The Practice of Respect in the ICU
Although “respect” and “dignity” are intuitive concepts, little formal work has addressed their systematic application in the ICU setting. After convening a multidisciplinary group of relevant experts, we undertook a review of relevant literature and collaborative discussions focused on the practice of respect in the ICU. We report the output of this process, including a summary of current knowledge, a conceptual framework, and a research program for understanding and improving the practice of respect and dignity in the ICU. We separate our report into findings and proposals.
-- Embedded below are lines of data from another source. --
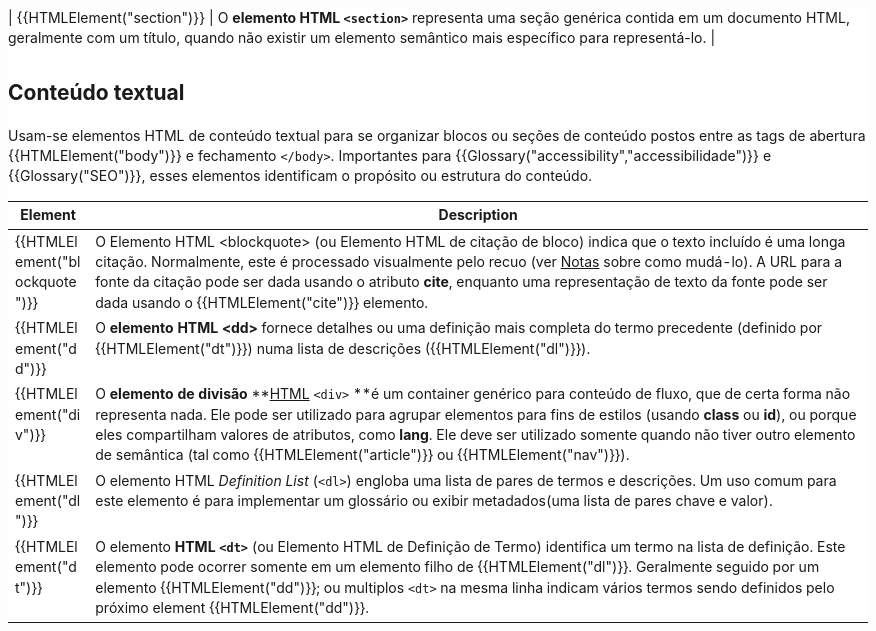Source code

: | {{HTMLElement("section")}}                                                                                                                                                                                                                                                                                                                           | O **elemento HTML `<section>`** representa uma seção genérica contida em um documento HTML, geralmente com um título, quando não existir um elemento semântico mais específico para representá-lo.                                                                                                                                                                                                                                                                                                                                                                                                                                                                                             |

## Conteúdo textual

Usam-se elementos HTML de conteúdo textual para se organizar blocos ou seções de conteúdo postos entre as tags de abertura {{HTMLElement("body")}} e fechamento `</body>`. Importantes para {{Glossary("accessibility","accessibilidade")}} e {{Glossary("SEO")}}, esses elementos identificam o propósito ou estrutura do conteúdo.

| Element                       | Description                                                                                                                                                                                                                                                                                                                                                                                                                                                                                                                                                                                                                |
| ----------------------------- | -------------------------------------------------------------------------------------------------------------------------------------------------------------------------------------------------------------------------------------------------------------------------------------------------------------------------------------------------------------------------------------------------------------------------------------------------------------------------------------------------------------------------------------------------------------------------------------------------------------------------- |
| {{HTMLElement("blockquote")}} | O Elemento HTML \<blockquote> (ou Elemento HTML de citação de bloco) indica que o texto incluído é uma longa citação. Normalmente, este é processado visualmente pelo recuo (ver [Notas](/pt-BR/docs/Web/HTML/Element/blockquote#notes) sobre como mudá-lo). A URL para a fonte da citação pode ser dada usando o atributo **cite**, enquanto uma representação de texto da fonte pode ser dada usando o {{HTMLElement("cite")}} elemento.                                                                                                                                                                                 |
| {{HTMLElement("dd")}}         | O **elemento HTML \<dd>** fornece detalhes ou uma definição mais completa do termo precedente (definido por {{HTMLElement("dt")}}) numa lista de descrições ({{HTMLElement("dl")}}).                                                                                                                                                                                                                                                                                                                                                                                                                                       |
| {{HTMLElement("div")}}        | O **elemento de divisão** **[HTML](/pt-BR/docs/Web/HTML) `<div>` **é um container genérico para conteúdo de fluxo, que de certa forma não representa nada. Ele pode ser utilizado para agrupar elementos para fins de estilos (usando **class** ou **id**), ou porque eles compartilham valores de atributos, como **lang**. Ele deve ser utilizado somente quando não tiver outro elemento de semântica (tal como {{HTMLElement("article")}} ou {{HTMLElement("nav")}}).                                                                                                                                                  |
| {{HTMLElement("dl")}}         | O elemento HTML _Definition List_ (`<dl>`) engloba uma lista de pares de termos e descrições. Um uso comum para este elemento é para implementar um glossário ou exibir metadados(uma lista de pares chave e valor).                                                                                                                                                                                                                                                                                                                                                                                                       |
| {{HTMLElement("dt")}}         | O elemento **HTML `<dt>`** (ou Elemento HTML de Definição de Termo) identifica um termo na lista de definição. Este elemento pode ocorrer somente em um elemento filho de {{HTMLElement("dl")}}. Geralmente seguido por um elemento {{HTMLElement("dd")}}; ou multiplos `<dt>` na mesma linha indicam vários termos sendo definidos pelo próximo element {{HTMLElement("dd")}}.                                                                                                                                                                                                                                            |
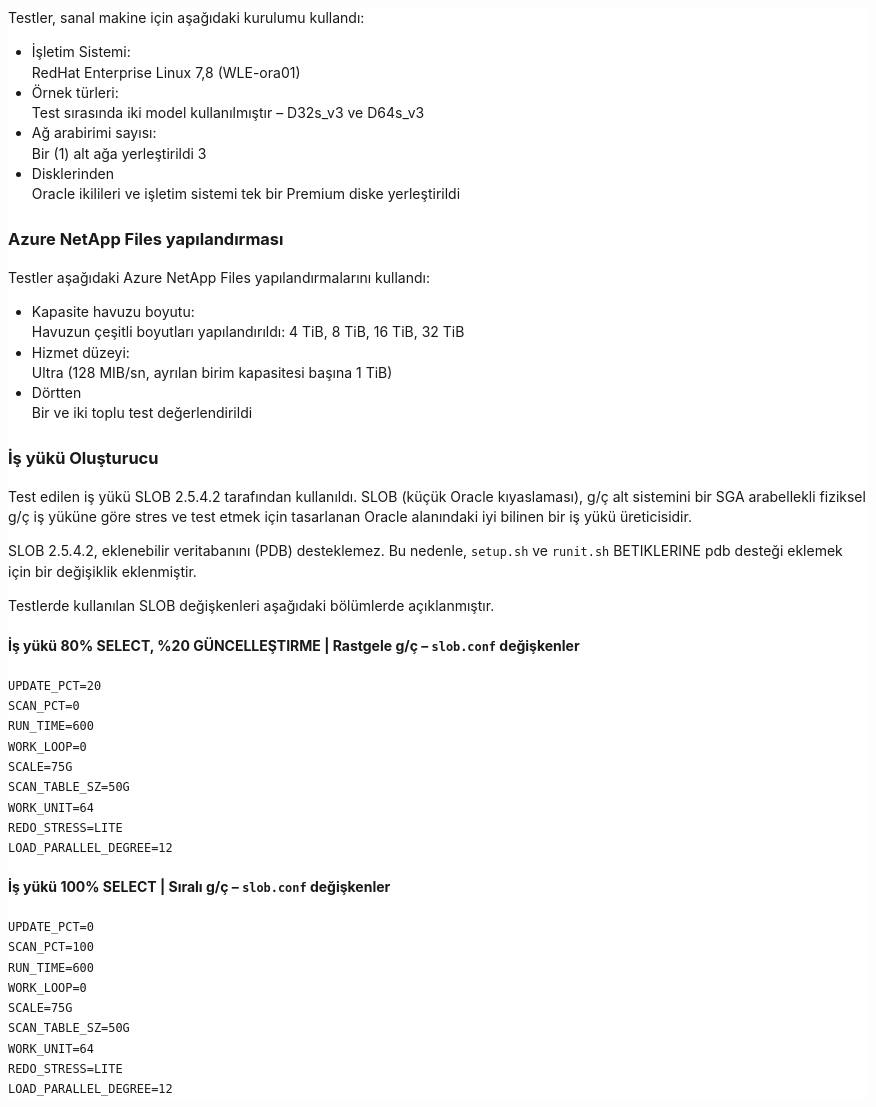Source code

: Testler, sanal makine için aşağıdaki kurulumu kullandı:
* İşletim Sistemi:   
    RedHat Enterprise Linux 7,8 (WLE-ora01)
* Örnek türleri:   
    Test sırasında iki model kullanılmıştır – D32s_v3 ve D64s_v3
* Ağ arabirimi sayısı:   
    Bir (1) alt ağa yerleştirildi 3  
* Disklerinden   
    Oracle ikilileri ve işletim sistemi tek bir Premium diske yerleştirildi

### <a name="azure-netapp-files-configuration"></a><a name="anf_config"></a>Azure NetApp Files yapılandırması
Testler aşağıdaki Azure NetApp Files yapılandırmalarını kullandı:   

* Kapasite havuzu boyutu:  
    Havuzun çeşitli boyutları yapılandırıldı: 4 TiB, 8 TiB, 16 TiB, 32 TiB 
* Hizmet düzeyi:  
    Ultra (128 MIB/sn, ayrılan birim kapasitesi başına 1 TiB)
* Dörtten  
    Bir ve iki toplu test değerlendirildi

### <a name="workload-generator"></a>İş yükü Oluşturucu 

Test edilen iş yükü SLOB 2.5.4.2 tarafından kullanıldı. SLOB (küçük Oracle kıyaslaması), g/ç alt sistemini bir SGA arabellekli fiziksel g/ç iş yüküne göre stres ve test etmek için tasarlanan Oracle alanındaki iyi bilinen bir iş yükü üreticisidir.  

SLOB 2.5.4.2, eklenebilir veritabanını (PDB) desteklemez. Bu nedenle, `setup.sh` ve `runit.sh` BETIKLERINE pdb desteği eklemek için bir değişiklik eklenmiştir.  

Testlerde kullanılan SLOB değişkenleri aşağıdaki bölümlerde açıklanmıştır.

#### <a name="workload-80-select-20-update--random-io--slobconf-variables"></a>İş yükü 80% SELECT, %20 GÜNCELLEŞTIRME | Rastgele g/ç – `slob.conf` değişkenler   

`UPDATE_PCT=20`   
`SCAN_PCT=0`   
`RUN_TIME=600`   
`WORK_LOOP=0`   
`SCALE=75G`   
`SCAN_TABLE_SZ=50G`   
`WORK_UNIT=64`   
`REDO_STRESS=LITE`   
`LOAD_PARALLEL_DEGREE=12`   

#### <a name="workload-100-select--sequential-io--slobconf-variables"></a>İş yükü 100% SELECT | Sıralı g/ç – `slob.conf` değişkenler

`UPDATE_PCT=0`   
`SCAN_PCT=100`   
`RUN_TIME=600`   
`WORK_LOOP=0`   
`SCALE=75G`   
`SCAN_TABLE_SZ=50G`   
`WORK_UNIT=64`   
`REDO_STRESS=LITE`   
`LOAD_PARALLEL_DEGREE=12`   

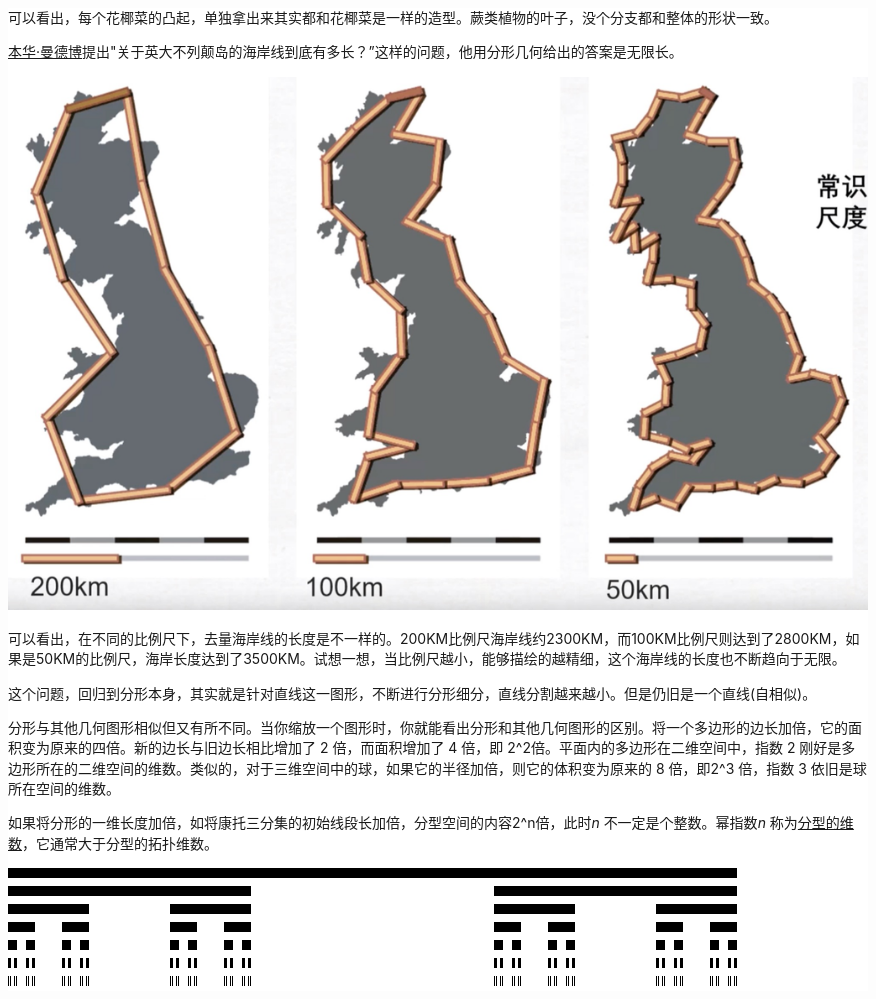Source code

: 可以看出，每个花椰菜的凸起，单独拿出来其实都和花椰菜是一样的造型。蕨类植物的叶子，没个分支都和整体的形状一致。

[本华·曼德博](https://zh.wikipedia.org/wiki/本華·曼德博)提出"关于英大不列颠岛的海岸线到底有多长？”这样的问题，他用分形几何给出的答案是无限长。

![british_bench](/images/geo_space_filling/british_bench.jpeg)

可以看出，在不同的比例尺下，去量海岸线的长度是不一样的。200KM比例尺海岸线约2300KM，而100KM比例尺则达到了2800KM，如果是50KM的比例尺，海岸长度达到了3500KM。试想一想，当比例尺越小，能够描绘的越精细，这个海岸线的长度也不断趋向于无限。

这个问题，回归到分形本身，其实就是针对直线这一图形，不断进行分形细分，直线分割越来越小。但是仍旧是一个直线(自相似)。

分形与其他几何图形相似但又有所不同。当你缩放一个图形时，你就能看出分形和其他几何图形的区别。将一个多边形的边长加倍，它的面积变为原来的四倍。新的边长与旧边长相比增加了 2 倍，而面积增加了 4 倍，即 2^2倍。平面内的多边形在二维空间中，指数 2 刚好是多边形所在的二维空间的维数。类似的，对于三维空间中的球，如果它的半径加倍，则它的体积变为原来的 8 倍，即2^3 倍，指数 3 依旧是球所在空间的维数。

如果将分形的一维长度加倍，如将康托三分集的初始线段长加倍，分型空间的内容2^n倍，此时*n* 不一定是个整数。幂指数*n* 称为[分型的维数](https://zh.wikipedia.org/wiki/分形维数)，它通常大于分型的拓扑维数。



![Cantor ternary set, in seven iterations](/images/geo_space_filling/729px-Cantor_set_in_seven_iterations.svg.png)
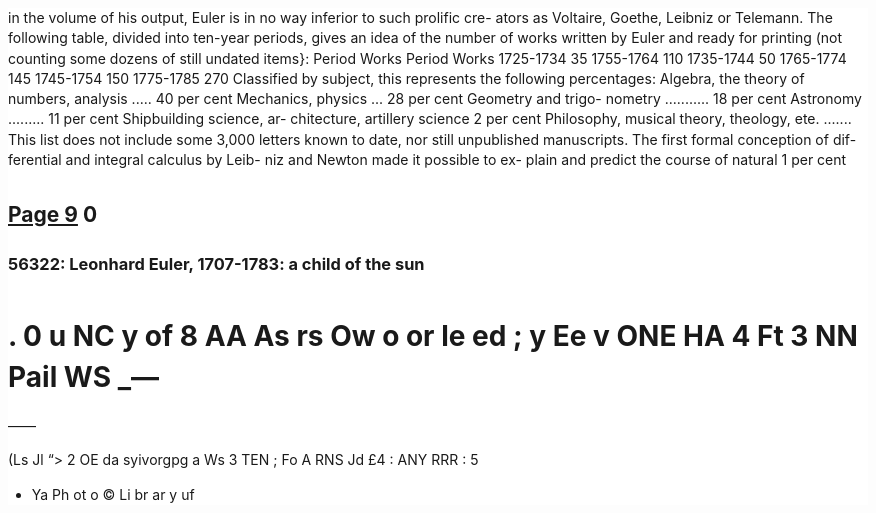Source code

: in the volume of his output, Euler is 
in no way inferior to such prolific cre- 
ators as Voltaire, Goethe, Leibniz or 
Telemann. The following table, divided 
into ten-year periods, gives an idea of 
the number of works written by Euler 
and ready for printing (not counting 
some dozens of still undated items}: 
Period Works Period Works 
1725-1734 35 1755-1764 110 
1735-1744 50 1765-1774 145 
1745-1754 150 1775-1785 270 
Classified by subject, this represents 
the following percentages: 
Algebra, the theory of 
numbers, analysis ..... 40 per cent 
Mechanics, physics ... 28 per cent 
Geometry and trigo- 
nometry ........... 18 per cent 
Astronomy ......... 11 per cent 
Shipbuilding science, ar- 
chitecture, artillery science 2 per cent 
Philosophy, musical theory, 
theology, ete. ....... 
This list does not include some 
3,000 letters known to date, nor still 
unpublished manuscripts. 
The first formal conception of dif- 
ferential and integral calculus by Leib- 
niz and Newton made it possible to ex- 
plain and predict the course of natural 
1 per cent

## [Page 9](074704engo.pdf#page=9) 0

### 56322: Leonhard Euler, 1707-1783: a child of the sun

. 
0 u NC y of 8 AA 
As rs Ow o or 
le ed ; y Ee 
v ONE HA 4 Ft 
3 NN Pail WS _— 
= 
—— 
  
(Ls Jl 
“> 2 OE da syivorgpg a Ws 3 
TEN ; 
Fo A RNS 
Jd £4 : ANY RRR : 
5 
- Ya 
Ph
ot
o 
© 
Li
br
ar
y 
uf
 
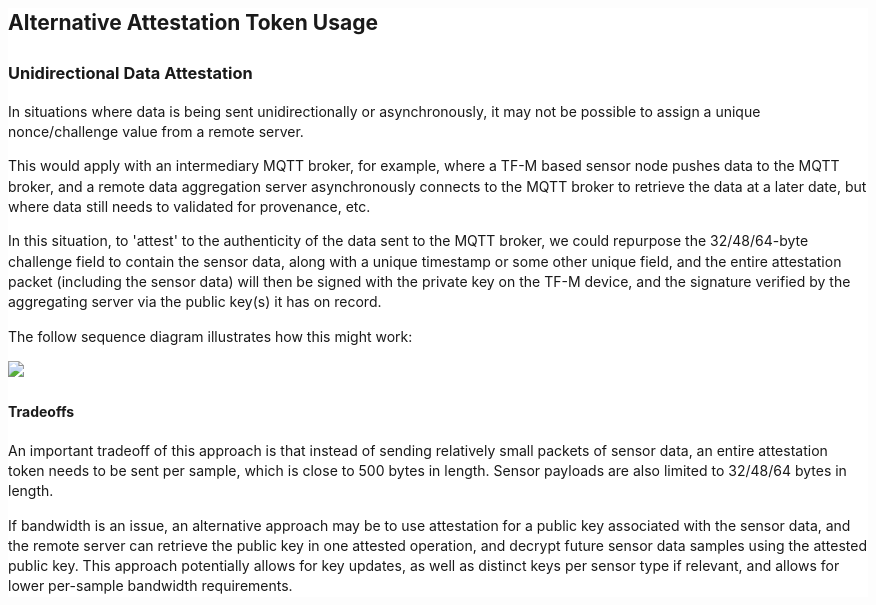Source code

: ## Alternative Attestation Token Usage

### Unidirectional Data Attestation

In situations where data is being sent unidirectionally or asynchronously, it
may not be possible to assign a unique nonce/challenge value from a remote
server.

This would apply with an intermediary MQTT broker, for example, where a TF-M
based sensor node pushes data to the MQTT broker, and a remote data aggregation
server asynchronously connects to the MQTT broker to retrieve the data at a
later date, but where data still needs to validated for provenance, etc.

In this situation, to 'attest' to the authenticity of the data sent to the MQTT
broker, we could repurpose the 32/48/64-byte challenge field to contain the
sensor data, along with a unique timestamp or some other unique field, and the
entire attestation packet (including the sensor data) will then be signed with
the private key on the TF-M device, and the signature verified by the
aggregating server via the public key(s) it has on record.

The follow sequence diagram illustrates how this might work:

![][fig2]

[fig2]:img/iat_async_data.png

#### Tradeoffs

An important tradeoff of this approach is that instead of sending relatively
small packets of sensor data, an entire attestation token needs to be sent
per sample, which is close to 500 bytes in length. Sensor payloads are also
limited to 32/48/64 bytes in length.

If bandwidth is an issue, an alternative approach may be to use attestation for
a public key associated with the sensor data, and the remote server can retrieve
the public key in one attested operation, and decrypt future sensor data samples
using the attested public key. This approach potentially allows for key updates,
as well as distinct keys per sensor type if relevant, and allows for lower
per-sample bandwidth requirements.
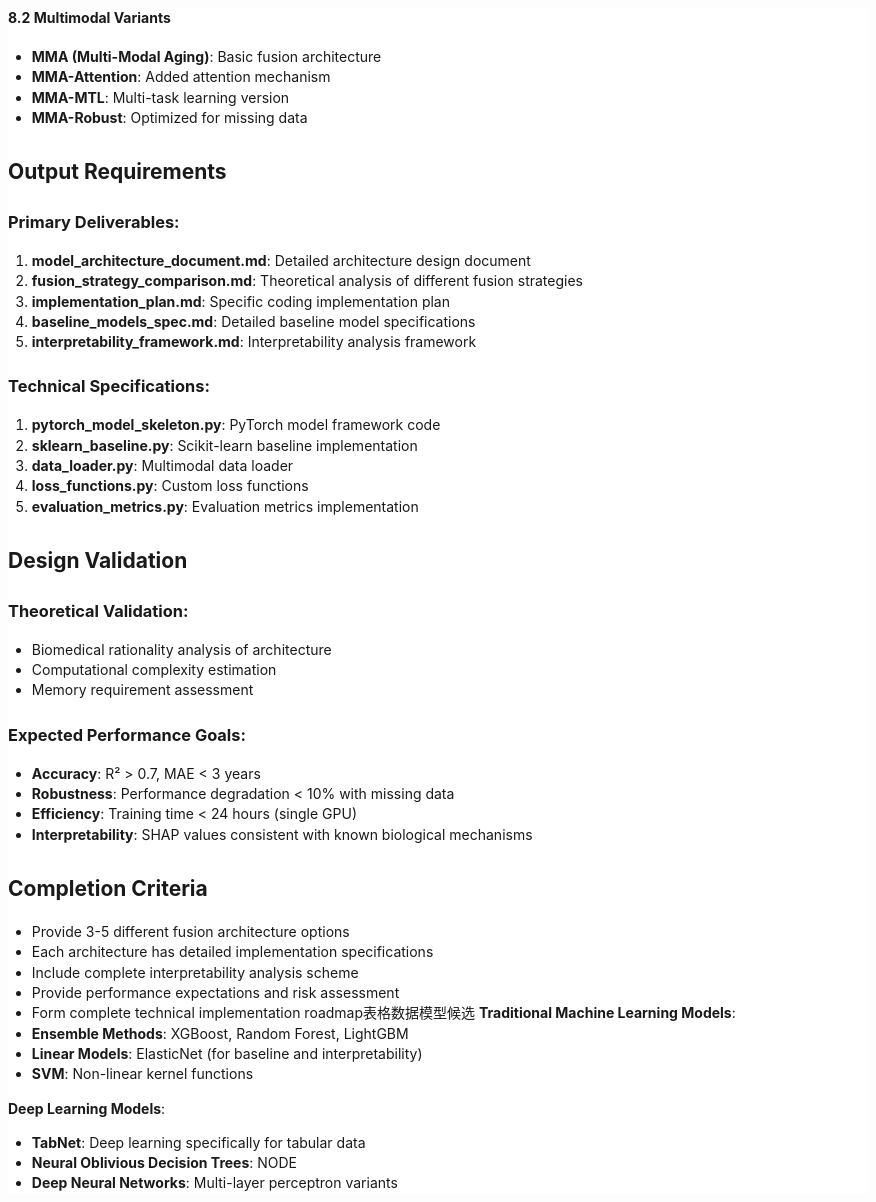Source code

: #### 8.2 Multimodal Variants
- **MMA (Multi-Modal Aging)**: Basic fusion architecture
- **MMA-Attention**: Added attention mechanism
- **MMA-MTL**: Multi-task learning version
- **MMA-Robust**: Optimized for missing data

## Output Requirements

### Primary Deliverables:
1. **model_architecture_document.md**: Detailed architecture design document
2. **fusion_strategy_comparison.md**: Theoretical analysis of different fusion strategies
3. **implementation_plan.md**: Specific coding implementation plan
4. **baseline_models_spec.md**: Detailed baseline model specifications
5. **interpretability_framework.md**: Interpretability analysis framework

### Technical Specifications:
1. **pytorch_model_skeleton.py**: PyTorch model framework code
2. **sklearn_baseline.py**: Scikit-learn baseline implementation
3. **data_loader.py**: Multimodal data loader
4. **loss_functions.py**: Custom loss functions
5. **evaluation_metrics.py**: Evaluation metrics implementation

## Design Validation

### Theoretical Validation:
- Biomedical rationality analysis of architecture
- Computational complexity estimation
- Memory requirement assessment

### Expected Performance Goals:
- **Accuracy**: R² > 0.7, MAE < 3 years
- **Robustness**: Performance degradation < 10% with missing data
- **Efficiency**: Training time < 24 hours (single GPU)
- **Interpretability**: SHAP values consistent with known biological mechanisms

## Completion Criteria
- Provide 3-5 different fusion architecture options
- Each architecture has detailed implementation specifications
- Include complete interpretability analysis scheme
- Provide performance expectations and risk assessment
- Form complete technical implementation roadmap表格数据模型候选
**Traditional Machine Learning Models**:
- **Ensemble Methods**: XGBoost, Random Forest, LightGBM
- **Linear Models**: ElasticNet (for baseline and interpretability)
- **SVM**: Non-linear kernel functions

**Deep Learning Models**:
- **TabNet**: Deep learning specifically for tabular data
- **Neural Oblivious Decision Trees**: NODE
- **Deep Neural Networks**: Multi-layer perceptron variants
Findings include the following: 1) dignity and respect are interrelated; 2) ICU patients and families are vulnerable to disrespect; 3) violations of respect and dignity appear to be common in the ICU and overlap substantially with dehumanization; 4) disrespect may be associated with both primary and secondary harms; and 5) systemic barriers complicate understanding and the reliable practice of respect in the ICU. Proposals include: 1) initiating and/or expanding a field of research on the practice of respect in the ICU; 2) treating “failures of respect” as analogous to patient safety events and using existing quality and safety mechanisms for improvement; and 3) identifying both benefits and potential unintended consequences of efforts to improve the practice of respect. Respect and dignity are important considerations in the ICU, even as substantial additional research remains to be done.